Jimmie L. Milan
October 17, 1988 – March 17, 2019
Jimmie L. Milan was born on October 17, 1988 and passed away on March 17, 2019.
No services are scheduled at this time. Receive a notification when services are updated.
Jimmie L. Milan
March 28, 2019
Jimmie- this is your favorite brother in law Steve lol- just wanting Yu to know that Yu were like a brother to me. We didn’t always see eye to eye but I would have done anything I could to help you lil brother. You were a proud uncle to my kids and they love you. We talked about a lot of things and take comfort especially in one of our last conversations - you actually told me that I was like a brother to Yu and knowing you felt that way means a really lot to me. And I think I’m gonna come see you a lot sooner than I ever imagined. We need to look over our family now and be the angels they need today and everyday.
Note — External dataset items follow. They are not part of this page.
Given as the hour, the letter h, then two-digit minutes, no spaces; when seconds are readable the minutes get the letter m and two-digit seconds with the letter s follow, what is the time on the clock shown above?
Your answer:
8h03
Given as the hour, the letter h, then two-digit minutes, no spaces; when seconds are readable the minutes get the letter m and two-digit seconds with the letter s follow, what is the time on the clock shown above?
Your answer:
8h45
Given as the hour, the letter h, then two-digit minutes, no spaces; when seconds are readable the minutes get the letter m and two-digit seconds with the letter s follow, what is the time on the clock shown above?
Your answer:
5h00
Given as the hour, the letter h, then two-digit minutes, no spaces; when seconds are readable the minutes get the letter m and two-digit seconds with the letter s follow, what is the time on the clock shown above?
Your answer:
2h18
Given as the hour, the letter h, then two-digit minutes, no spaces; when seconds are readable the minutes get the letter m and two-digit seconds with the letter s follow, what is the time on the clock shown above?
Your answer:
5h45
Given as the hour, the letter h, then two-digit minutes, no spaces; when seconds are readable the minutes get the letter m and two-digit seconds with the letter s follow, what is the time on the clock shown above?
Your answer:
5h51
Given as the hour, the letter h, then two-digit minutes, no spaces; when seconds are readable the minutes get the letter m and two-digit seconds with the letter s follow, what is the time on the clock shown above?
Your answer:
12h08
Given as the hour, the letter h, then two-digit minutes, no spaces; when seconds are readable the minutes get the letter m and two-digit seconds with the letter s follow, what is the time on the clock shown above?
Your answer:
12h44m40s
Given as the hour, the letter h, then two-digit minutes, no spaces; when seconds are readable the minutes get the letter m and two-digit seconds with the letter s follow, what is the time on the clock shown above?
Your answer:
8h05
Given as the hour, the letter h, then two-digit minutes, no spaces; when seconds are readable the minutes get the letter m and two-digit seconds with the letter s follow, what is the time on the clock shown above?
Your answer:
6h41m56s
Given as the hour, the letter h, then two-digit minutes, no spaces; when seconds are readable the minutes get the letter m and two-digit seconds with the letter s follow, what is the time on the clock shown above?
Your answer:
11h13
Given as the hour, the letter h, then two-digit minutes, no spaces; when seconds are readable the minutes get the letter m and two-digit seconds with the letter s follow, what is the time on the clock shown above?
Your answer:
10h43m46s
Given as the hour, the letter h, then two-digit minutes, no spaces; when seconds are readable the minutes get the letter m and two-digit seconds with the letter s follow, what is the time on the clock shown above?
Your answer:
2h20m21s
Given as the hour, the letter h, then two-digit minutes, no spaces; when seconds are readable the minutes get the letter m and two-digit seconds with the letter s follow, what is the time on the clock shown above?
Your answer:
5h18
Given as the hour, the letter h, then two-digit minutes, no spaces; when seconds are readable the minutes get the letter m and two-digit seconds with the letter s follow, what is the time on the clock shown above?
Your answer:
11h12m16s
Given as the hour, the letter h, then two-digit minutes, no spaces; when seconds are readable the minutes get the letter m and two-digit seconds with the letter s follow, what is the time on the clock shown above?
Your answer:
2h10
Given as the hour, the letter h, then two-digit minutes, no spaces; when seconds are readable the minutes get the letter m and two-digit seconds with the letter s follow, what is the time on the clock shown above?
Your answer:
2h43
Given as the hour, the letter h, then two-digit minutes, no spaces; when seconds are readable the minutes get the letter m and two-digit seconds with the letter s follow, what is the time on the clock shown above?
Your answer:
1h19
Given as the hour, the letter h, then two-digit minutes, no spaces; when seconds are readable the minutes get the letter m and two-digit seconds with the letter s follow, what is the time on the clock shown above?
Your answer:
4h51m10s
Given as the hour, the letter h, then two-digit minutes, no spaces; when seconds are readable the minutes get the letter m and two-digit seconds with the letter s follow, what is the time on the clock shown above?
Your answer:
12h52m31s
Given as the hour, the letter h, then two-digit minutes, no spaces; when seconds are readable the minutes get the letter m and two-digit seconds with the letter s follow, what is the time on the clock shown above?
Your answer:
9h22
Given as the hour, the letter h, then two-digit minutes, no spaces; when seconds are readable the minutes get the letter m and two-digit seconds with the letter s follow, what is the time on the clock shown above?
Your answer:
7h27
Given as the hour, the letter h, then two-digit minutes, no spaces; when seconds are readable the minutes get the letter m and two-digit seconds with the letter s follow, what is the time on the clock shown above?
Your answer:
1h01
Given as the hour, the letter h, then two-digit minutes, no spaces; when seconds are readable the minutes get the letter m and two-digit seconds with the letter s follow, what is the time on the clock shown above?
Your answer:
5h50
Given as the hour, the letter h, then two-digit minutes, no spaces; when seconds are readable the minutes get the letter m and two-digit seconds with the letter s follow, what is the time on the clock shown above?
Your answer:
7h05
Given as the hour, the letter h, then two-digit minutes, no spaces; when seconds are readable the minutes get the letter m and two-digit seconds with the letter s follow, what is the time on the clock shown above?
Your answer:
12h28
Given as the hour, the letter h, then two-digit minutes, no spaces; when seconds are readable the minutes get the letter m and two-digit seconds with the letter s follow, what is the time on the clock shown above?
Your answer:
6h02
Love you Jimmie- PS this is so hard for me but Steve wanted me to let Jimmie know this stuff and that he loved him very much like a brother. I am so sorry that there was no service for jimmie, Steve was very upset about that and would have helped if he could have. Both of them have such a huge heart! I love you both so very very much. God help me please
March 25, 2019
He is my brother and one of a kind . I will miss him like crazy . We didn’t always get along but that’s what brothers do . He’s in my prayers every night . Love you bro .
March 19, 2019
This is jimmies sister barbara, steve(bro-in-law), nick & tyler(nephews). jimmies going to be missed more than he could ever have imagined. Now that he’s gone I realize how much I will miss my lil bro. He was definitely one in a million. I know how much he loved and felt so proud of his nephews which gives me great comfort. I would do anything to have one more moment with my lil brother. I know he’s up there now giving everyone a heck of a time and looking down on us to let us know he will see us again one day. A lot of our convos were making sure he knew he was a great bro and uncle. And now a father which I know he cherished. I miss you so much little brother and it was so hard just to let your hand go the night you passed. I felt like I was letting you go forever which I could never imagine in my heart! I will never forget our times together and your great smile and easy going ways like mine. You always said we were most alike and I feel blessed to have that! I will keep those convos forever with me close to my heart! I will never say goodbye to you just that I will see you later. I love you so much little brother and will miss you even more. Love you Always your big sister, Barbara “GODS ANGELS ARE WATCHING OVER US TODAY AND EVERYDAY”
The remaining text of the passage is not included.